As close as possible to the parquet floor of the Quaycenter of the Sydney Olympic Park, there was for a long time the impression of attending a tennis match. The incessant right-left offered by France and Japan, opposed this Sunday in preparation for the World Cup, showed what the two teams hope to offer in Australia. With an advantage marked by the Japanese, accustomed to a style of play all fired up.

Faced with the silver medalists of the last Olympic Games, played at home last summer (Tokyo), Jean-Aimé Toupane's players agreed to chain possessions without the slightest rest. Because they aspire to stand up to the best nations by responding to the athletic challenges offered.

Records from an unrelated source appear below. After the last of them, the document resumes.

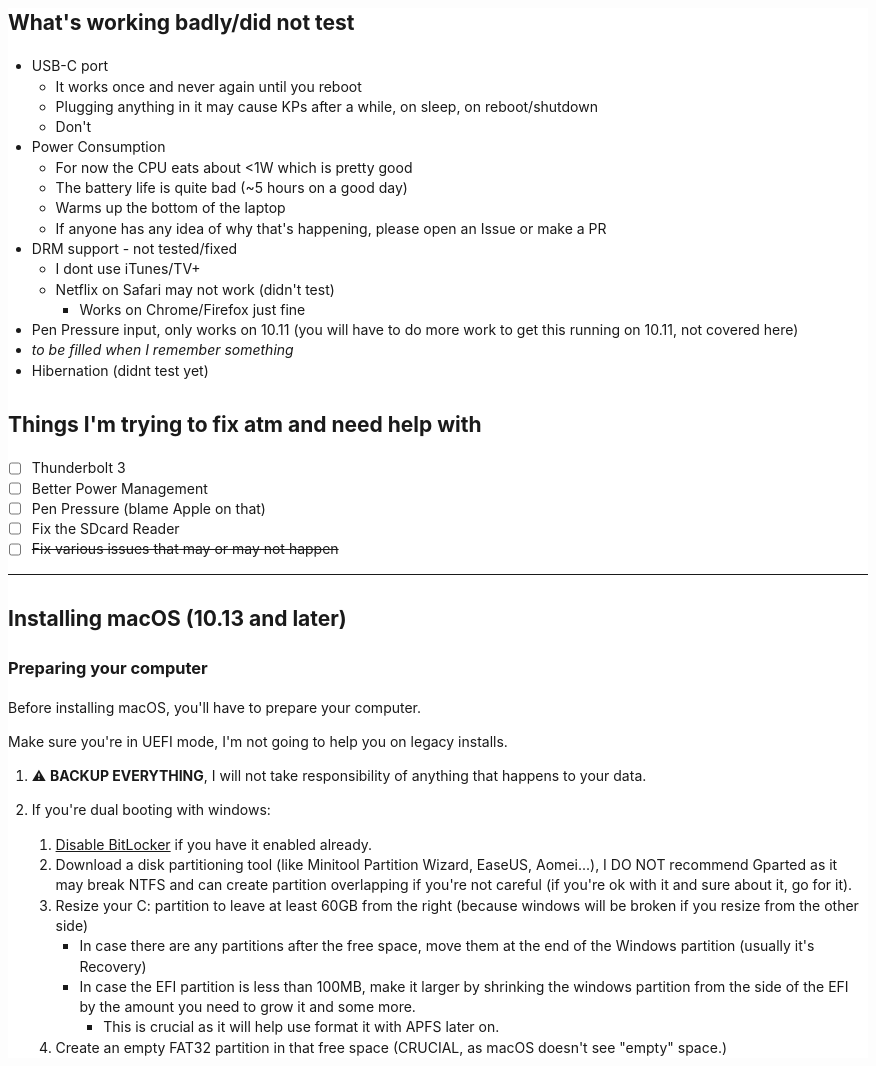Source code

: ## What's working badly/did not test

* USB-C port
  * It works once and never again until you reboot
  * Plugging anything in it may cause KPs after a while, on sleep, on reboot/shutdown
  * Don't
* Power Consumption
  * For now the CPU eats about <1W which is pretty good
  * The battery life is quite bad (~5 hours on a good day)
  * Warms up the bottom of the laptop
  * If anyone has any idea of why that's happening, please open an Issue or make a PR
* DRM support - not tested/fixed
  - I dont use iTunes/TV+
  - Netflix on Safari may not work (didn't test)
    - Works on Chrome/Firefox just fine
* Pen Pressure input, only works on 10.11 (you will have to do more work to get this running on 10.11, not covered here)
* *to be filled when I remember something*
* Hibernation (didnt test yet)

## Things I'm trying to fix atm and need help with

- [ ] Thunderbolt 3
- [ ] Better Power Management
- [ ] Pen Pressure (blame Apple on that)
- [ ] Fix the SDcard Reader
- [ ] ~~Fix various issues that may or may not happen~~

---

## Installing macOS (10.13 and later)

### Preparing your computer

Before installing macOS, you'll have to prepare your computer.

Make sure you're in UEFI mode, I'm not going to help you on legacy installs.

1. ⚠️ **BACKUP EVERYTHING**, I will not take responsibility of anything that happens to your data.

2. If you're dual booting with windows:
   1. [Disable BitLocker](https://www.tenforums.com/tutorials/37060-turn-off-bitlocker-operating-system-drive-windows-10-a.html#option2) if you have it enabled already.
   2. Download a disk partitioning tool (like Minitool Partition Wizard, EaseUS, Aomei...), I DO NOT recommend Gparted as it may break NTFS and can create partition overlapping if you're not careful (if you're ok with it and sure about it, go for it).
   3. Resize your C: partition to leave at least 60GB from the right (because windows will be broken if you resize from the other side)
      - In case there are any partitions after the free space, move them at the end of the Windows partition (usually it's Recovery)
      - In case the EFI partition is less than 100MB, make it larger by shrinking the windows partition from the side of the EFI by the amount you need to grow it and some more.
        - This is crucial as it will help use format it with APFS later on.
   4. Create an empty FAT32 partition in that free space (CRUCIAL, as macOS doesn't see "empty" space.)
   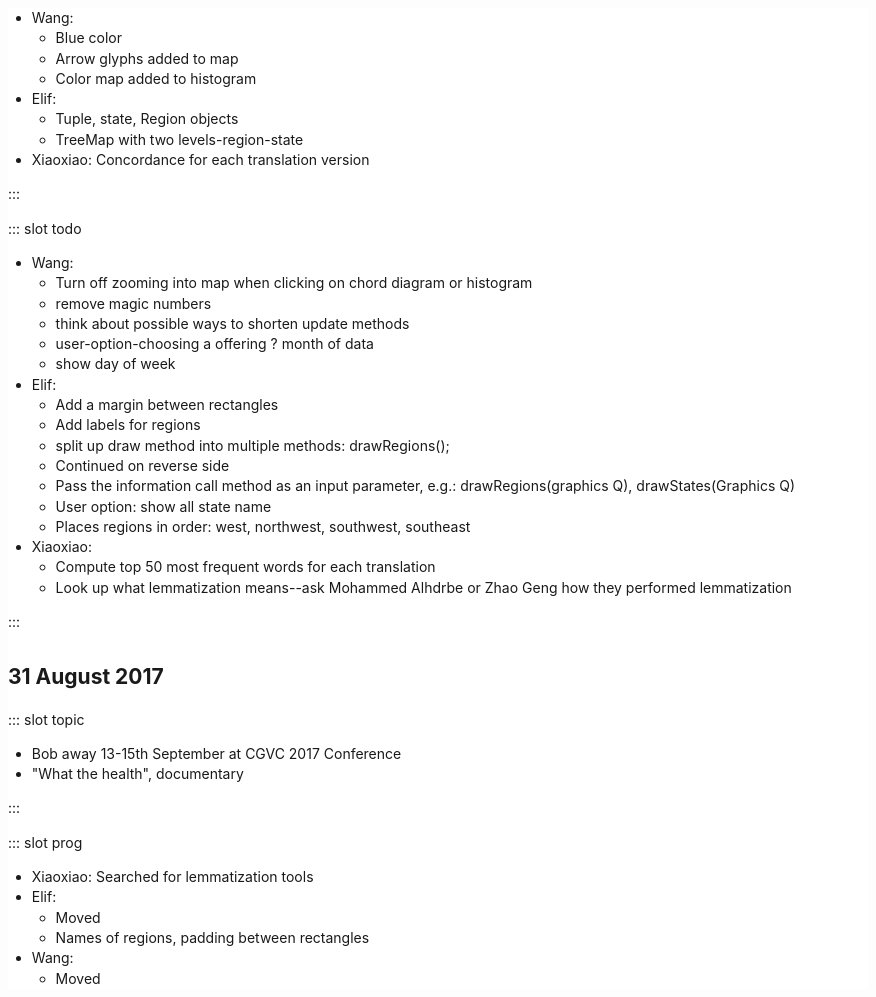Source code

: - Wang:
    - Blue color
    - Arrow glyphs added to map
    - Color map added to histogram
- Elif:
    - Tuple, state, Region objects
    - TreeMap with two levels-region-state
- Xiaoxiao: Concordance for each translation version

:::

::: slot todo

- Wang:
    - Turn off zooming into map when clicking on chord diagram or histogram
    - remove magic numbers
    - think about possible ways to shorten update methods
    - user-option-choosing a offering ? month of data
    - show day of week
- Elif:
    - Add a margin between rectangles
    - Add labels for regions
    - split up draw method into multiple methods: drawRegions();
    - Continued on reverse side
    - Pass the information call method as an input parameter, e.g.: drawRegions(graphics Q), drawStates(Graphics Q)
    - User option: show all state name
    - Places regions in order: west, northwest, southwest, southeast
- Xiaoxiao:
    - Compute top 50 most frequent words for each translation
    - Look up what lemmatization means--ask Mohammed Alhdrbe or Zhao Geng how they performed lemmatization

:::

</Meeting>

## 31 August 2017

<Meeting index=20 members="Bob, Elif, Xiaoxiao, Wang" date="31 August 2017 13:00" nextDate="if(not Rain)
{7th September 13:00 at Zincos}
else
{8th Sebtember 13:00 at Zincos}">

::: slot topic

- Bob away 13-15th September at CGVC 2017 Conference
- "What the health", documentary

:::

::: slot prog

- Xiaoxiao: Searched for lemmatization tools
- Elif:
    - Moved
    - Names of regions, padding between rectangles
- Wang:
    - Moved
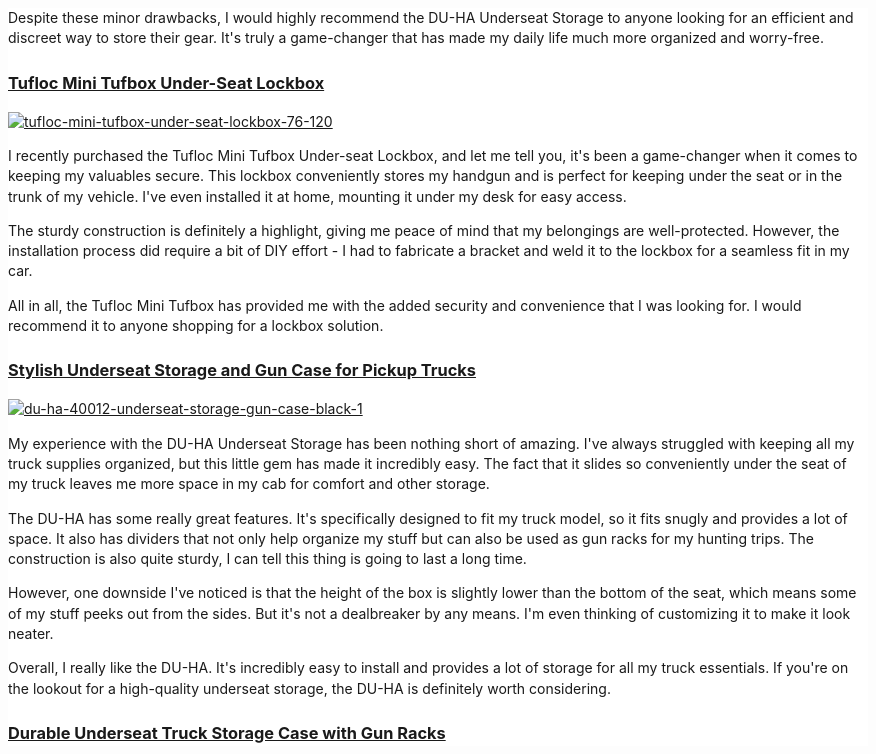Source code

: Despite these minor drawbacks, I would highly recommend the DU-HA Underseat Storage to anyone looking for an efficient and discreet way to store their gear. It's truly a game-changer that has made my daily life much more organized and worry-free.

### [Tufloc Mini Tufbox Under-Seat Lockbox](https://serp.ly/@universityofguns/amazon/under-seat-gun-holsters?utm_source=universityofguns&utm_medium=website&utm_campaign=universityofguns.com&utm_content=under-seat-gun-holsters&utm_term=tufloc-mini-tufbox-under-seat-lockbox)

<div class="image"><a href="https://serp.ly/@universityofguns/amazon/under-seat-gun-holsters?utm_source=universityofguns&utm_medium=website&utm_campaign=universityofguns.com&utm_content=under-seat-gun-holsters&utm_term=tufloc-mini-tufbox-under-seat-lockbox-76-120"><img alt="tufloc-mini-tufbox-under-seat-lockbox-76-120" src="https://imagedelivery.net/vy2bglCGN6hEeWOnSe2c7A/tufloc-mini-tufbox-under-seat-lockbox-76-120/public"/></a></div>

I recently purchased the Tufloc Mini Tufbox Under-seat Lockbox, and let me tell you, it's been a game-changer when it comes to keeping my valuables secure. This lockbox conveniently stores my handgun and is perfect for keeping under the seat or in the trunk of my vehicle. I've even installed it at home, mounting it under my desk for easy access.

The sturdy construction is definitely a highlight, giving me peace of mind that my belongings are well-protected. However, the installation process did require a bit of DIY effort - I had to fabricate a bracket and weld it to the lockbox for a seamless fit in my car.

All in all, the Tufloc Mini Tufbox has provided me with the added security and convenience that I was looking for. I would recommend it to anyone shopping for a lockbox solution.

### [Stylish Underseat Storage and Gun Case for Pickup Trucks](https://serp.ly/@universityofguns/amazon/under-seat-gun-holsters?utm_source=universityofguns&utm_medium=website&utm_campaign=universityofguns.com&utm_content=under-seat-gun-holsters&utm_term=stylish-underseat-storage-and-gun-case-for-pickup-trucks)

<div class="image"><a href="https://serp.ly/@universityofguns/amazon/under-seat-gun-holsters?utm_source=universityofguns&utm_medium=website&utm_campaign=universityofguns.com&utm_content=under-seat-gun-holsters&utm_term=du-ha-40012-underseat-storage-gun-case-black-1"><img alt="du-ha-40012-underseat-storage-gun-case-black-1" src="https://imagedelivery.net/vy2bglCGN6hEeWOnSe2c7A/du-ha-40012-underseat-storage-gun-case-black-1/public"/></a></div>

My experience with the DU-HA Underseat Storage has been nothing short of amazing. I've always struggled with keeping all my truck supplies organized, but this little gem has made it incredibly easy. The fact that it slides so conveniently under the seat of my truck leaves me more space in my cab for comfort and other storage.

The DU-HA has some really great features. It's specifically designed to fit my truck model, so it fits snugly and provides a lot of space. It also has dividers that not only help organize my stuff but can also be used as gun racks for my hunting trips. The construction is also quite sturdy, I can tell this thing is going to last a long time.

However, one downside I've noticed is that the height of the box is slightly lower than the bottom of the seat, which means some of my stuff peeks out from the sides. But it's not a dealbreaker by any means. I'm even thinking of customizing it to make it look neater.

Overall, I really like the DU-HA. It's incredibly easy to install and provides a lot of storage for all my truck essentials. If you're on the lookout for a high-quality underseat storage, the DU-HA is definitely worth considering.

### [Durable Underseat Truck Storage Case with Gun Racks](https://serp.ly/@universityofguns/amazon/under-seat-gun-holsters?utm_source=universityofguns&utm_medium=website&utm_campaign=universityofguns.com&utm_content=under-seat-gun-holsters&utm_term=durable-underseat-truck-storage-case-with-gun-racks)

The first six minutes of play passed without the slightest stoppage, which benefited Alexia Chartereau (17 points) and hers for a long time. After having inflicted an initial 13-7, they nevertheless conceded an 11-0 (13-18) which came to remind us that against an opponent whose philosophy is based on constant movement, there is very little room for approximations, especially defensive ones.


Like Alexia Chartereau, Marième Badiane scored 17 points, the best total of the game. The interior was precious near the basket (8/9 shooting) and even scored an award-winning basket.

Without letting go, the French saw the gap climb to 7 points (26-19) in the middle of the second quarter, the fault of many stray balls and a long distance address at half mast (1/9 at the break). If things were significantly better when they returned from the locker room, Les Bleues then saw the meeting turn into a series match. An 8-0 conceded to which they responded with a 7-0, followed by a 7-0 conceded to conclude the third quarter (44-49, 30th).

A not so alarming defeat

Washed out, and still lacking in success (4/20 from three points in the end, 21/38 in total), like Marine Johannès (6 points from 3 out of 13), France ended up letting go in the last act, counting up to 12 disbursement units (66-54). The defeat (59-69), the second in a row four days before the start of the World Cup, against Australia (September 22), does not seem so alarming: by erasing the many odds (18 stray balls), with a less scattered defence, there could be a way to cast doubt on Japan, who will be among the main favorites in the competition. The reunion is scheduled for September 26.


Concerned in defense, the Blues accumulated 13 interceptions on the 18 lost balls caused.